[Records from a collection]

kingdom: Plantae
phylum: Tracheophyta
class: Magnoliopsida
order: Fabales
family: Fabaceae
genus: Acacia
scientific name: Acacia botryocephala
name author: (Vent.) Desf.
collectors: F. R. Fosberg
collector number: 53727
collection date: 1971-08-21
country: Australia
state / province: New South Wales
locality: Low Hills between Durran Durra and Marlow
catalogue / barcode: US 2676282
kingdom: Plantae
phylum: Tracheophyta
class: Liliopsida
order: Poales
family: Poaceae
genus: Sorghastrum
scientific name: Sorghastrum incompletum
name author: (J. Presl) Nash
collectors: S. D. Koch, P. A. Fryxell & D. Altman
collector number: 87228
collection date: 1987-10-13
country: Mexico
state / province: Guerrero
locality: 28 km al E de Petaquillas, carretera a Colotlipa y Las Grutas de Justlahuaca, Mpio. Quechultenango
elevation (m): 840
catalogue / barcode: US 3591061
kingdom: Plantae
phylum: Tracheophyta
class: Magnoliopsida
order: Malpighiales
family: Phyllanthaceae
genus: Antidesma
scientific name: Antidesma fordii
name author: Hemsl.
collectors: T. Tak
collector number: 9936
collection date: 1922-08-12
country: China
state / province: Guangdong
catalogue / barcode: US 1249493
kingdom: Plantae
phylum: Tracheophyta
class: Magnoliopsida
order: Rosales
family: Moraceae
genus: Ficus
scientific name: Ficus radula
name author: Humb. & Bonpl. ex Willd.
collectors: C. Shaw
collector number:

• [Exercise description]
Please list each line of the records that contains the string "number", counting only matches with the same case.

• [Solution to this task]
collector number: 53727
collector number: 87228
collector number: 9936
collector number:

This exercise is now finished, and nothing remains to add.